Table holds the state common to every table: the label template_path, the volume_id, the processing level ("summary", "detailed", or "index"), the qualifier ("sky", "sun", "ring", "body", "inventory", or "supplemental"), the accumulated rows, and the output filename. Its write() method writes the table file (unless labels_only is set) and then generates the PDS3 label through create(). Subclasses add the logic that fills rows.

The index table

IndexTable represents one volume’s supplemental index. create() iterates the volume’s data labels, and add() reads each PDS3 label and appends one formatted row. Its columns come from the supplemental label template, not from a Python column list. It does not use a Record.

The geometry tables

The five geometry tables in metadata_tools.geometry_support.tables all extend Table and share a single contract: an add method that takes a Record and appends the appropriate rows. SkyTable, SunTable, RingTable, and BodyTable each ask the record for the rows for their qualifier (the body table emits one row per selected body; the ring table emits rows only when a ring system is present), while InventoryTable writes the list of bodies in the field of view as a CSV row.

The volume coordinator

Suite is the geometry stage’s per-volume coordinator. It is not a table; it owns a list of table objects (one inventory table plus a sky, ring, and body table per requested level), reads the volume’s observations through the host’s from_index hook, builds the meshgrids, and in create() loops over observations, building records with make_records() and dispatching them to every table with add().

The row builder

Record represents one observation across all geometry tables. On construction it determines the primary body from the spacecraft clock (via get_primary()), selects the bodies in the field of view, and builds the oops backplane. Its add() method delegates to prep_row() to evaluate and format the columns for a qualifier, then postprocess() applies the inter-column null-linking rules.

Data flow

The three stages connect through files on disk, not in-memory objects:

  1. The index stage (process_index()) writes a supplemental index table per volume.

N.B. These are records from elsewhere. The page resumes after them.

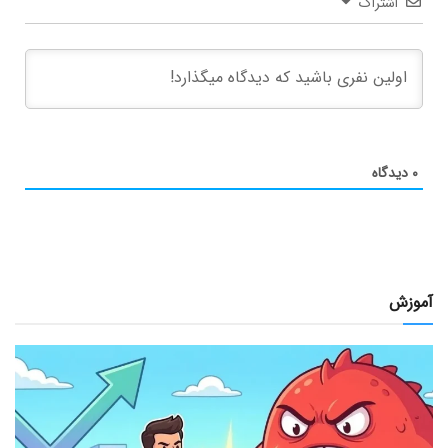
اشتراک
۰
دیدگاه
آموزش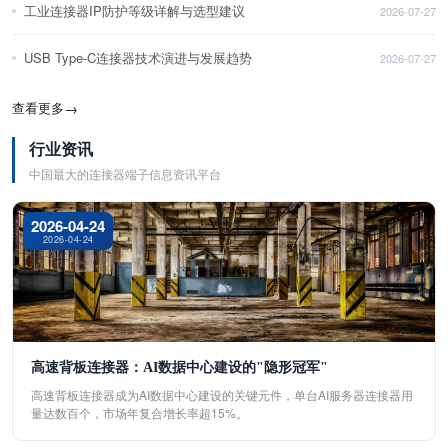
工业连接器IP防护等级详解与选型建议
2026-07-27
USB Type-C连接器技术演进与发展趋势
2026-07-27
查看更多
→
行业资讯
中国最大的连接器端子信息资讯平台
2026-04-24
2026-04-24
高速背板连接器：AI数据中心建设的"隐形冠军"
高速背板连接器成为AI数据中心建设的关键元件，单台AI服务器连接器用
量达数百个，市场年复合增长率超15%。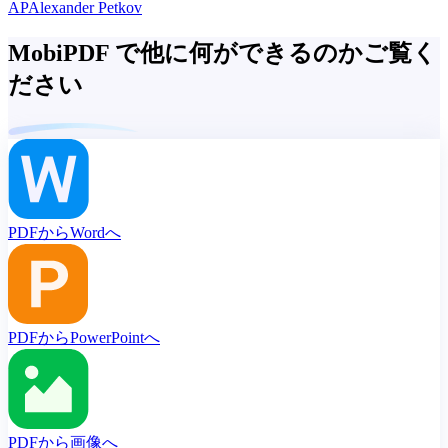
AP
Alexander Petkov
MobiPDF で他に何ができるのかご覧く
ださい
PDFからWordへ
PDFからPowerPointへ
PDFから画像へ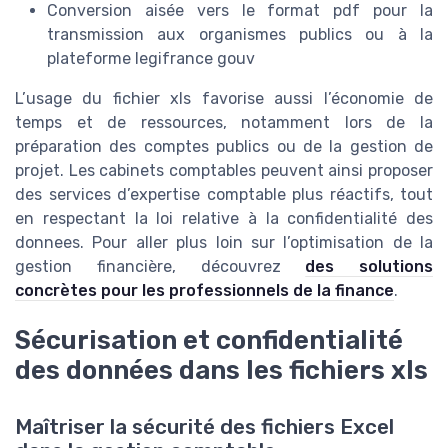
Conversion aisée vers le format pdf pour la
transmission aux organismes publics ou à la
plateforme legifrance gouv
L’usage du fichier xls favorise aussi l’économie de
temps et de ressources, notamment lors de la
préparation des comptes publics ou de la gestion de
projet. Les cabinets comptables peuvent ainsi proposer
des services d’expertise comptable plus réactifs, tout
en respectant la loi relative à la confidentialité des
donnees. Pour aller plus loin sur l’optimisation de la
gestion financière, découvrez
des solutions
concrètes pour les professionnels de la finance
.
Sécurisation et confidentialité
des données dans les fichiers xls
Maîtriser la sécurité des fichiers Excel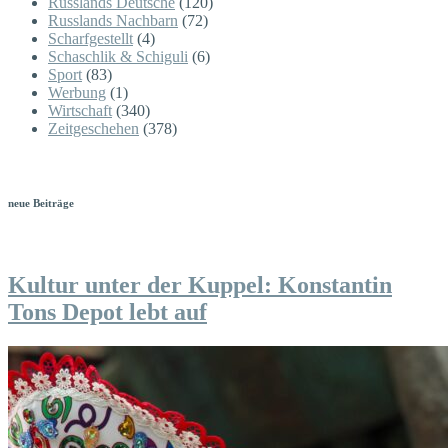
Russlands Deutsche
(120)
Russlands Nachbarn
(72)
Scharfgestellt
(4)
Schaschlik & Schiguli
(6)
Sport
(83)
Werbung
(1)
Wirtschaft
(340)
Zeitgeschehen
(378)
neue Beiträge
Kultur unter der Kuppel: Konstantin
Tons Depot lebt auf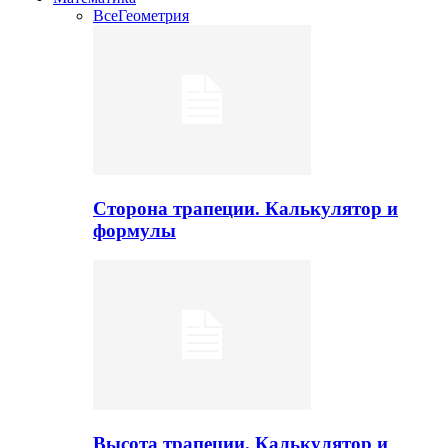
Все
Геометрия
Сторона трапеции. Калькулятор и
формулы
Высота трапеции. Калькулятор и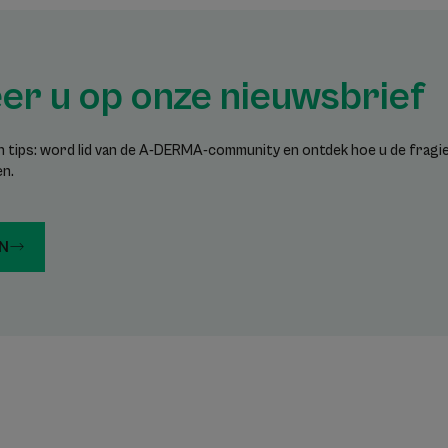
r u op onze nieuwsbrief
en tips: word lid van de A-DERMA-community en ontdek hoe u de fragiel
en.
AN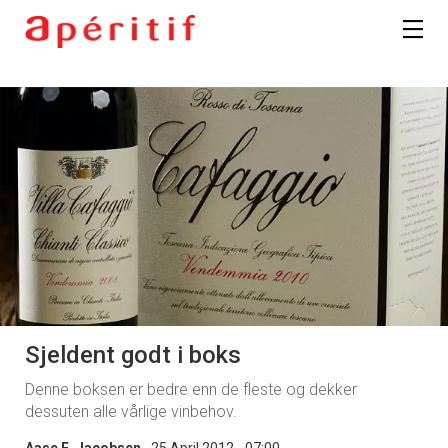
Sjeldent godt i boks
Denne boksen er bedre enn de fleste og dekker
dessuten alle vårlige vinbehov.
Aase E. Jacobsen
25 April 2012 - 07:00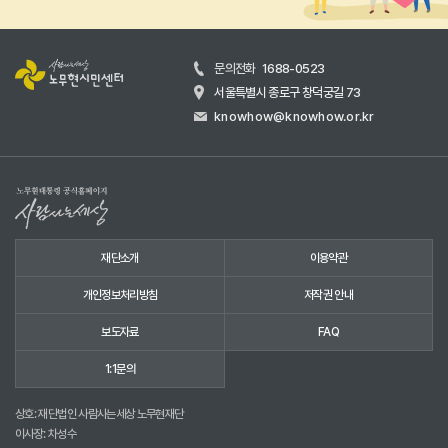
문의전화
1688-0523
서울특별시 종로구 창덕궁길 73
knowhow@knowhow.or.kr
재단소개
이용약관
개인정보처리방침
저작권 안내
보도자료
FAQ
1:1문의
상호: 재단법인 사람사는세상 노무현재단
이사장: 차성수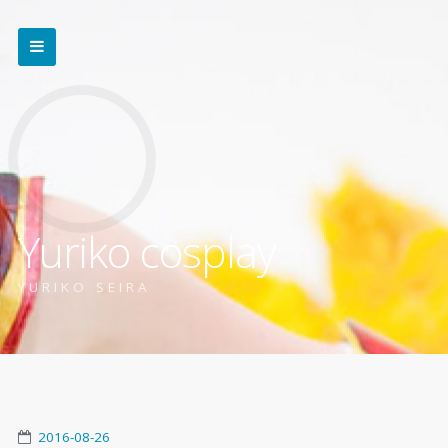
Yuriko cosplay
YURIKO SEIRA
2016-08-26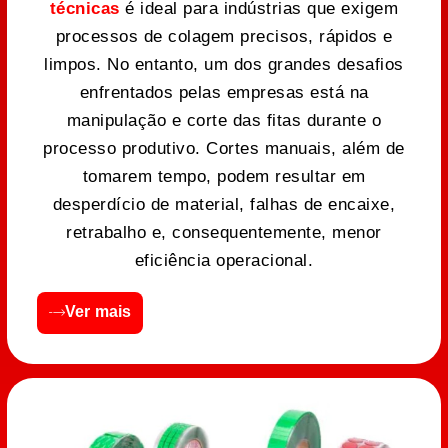
técnicas
é ideal para indústrias que exigem
processos de colagem precisos, rápidos e
limpos. No entanto, um dos grandes desafios
enfrentados pelas empresas está na
manipulação e corte das fitas durante o
processo produtivo. Cortes manuais, além de
tomarem tempo, podem resultar em
desperdício de material, falhas de encaixe,
retrabalho e, consequentemente, menor
eficiência operacional.
Ver mais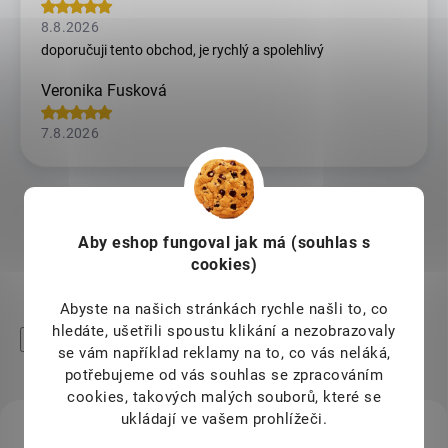
8.8.2026
doporučuji tento obchod, je rychlý a spolehlivý
Veronika Fusková
7.8.2026
Zobrazit další hodnocení
Aby eshop
fungoval jak má (souhlas s
cookies)
Abyste na našich stránkách rychle našli to, co
hledáte, ušetřili spoustu klikání a nezobrazovaly
High-contrast mode
se vám například reklamy na to, co vás neláká,
Mohlo by Vás zajímat
potřebujeme od vás souhlas se zpracováním
cookies, takových malých souborů, které se
ukládají ve vašem prohlížeči.
KÓD:
154237/BER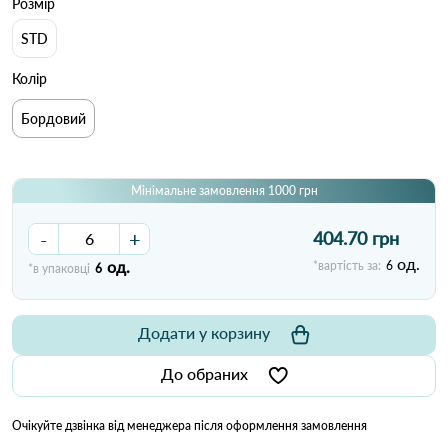
Розмір
STD
Колір
Бордовий
Мінімальне замовлення 1000 грн
-
+
404.70 грн
од.
од.
*вартість за:
6
*в упаковці
6
Додати у корзину
До обраних
Очікуйте дзвінка від менеджера після оформлення замовлення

  2. The geometry stage (process_tables()) reads each volume’s supplemental index, builds a Suite, and writes the geometry tables.

  3. The cumulative stage (create_cumulative_indexes()) walks the tree and concatenates the per-volume tables.

Each stage is documented in its own chapter: Index table subsystem, Geometry table subsystem, and Cumulative table subsystem. The shared machinery is covered in Shared support.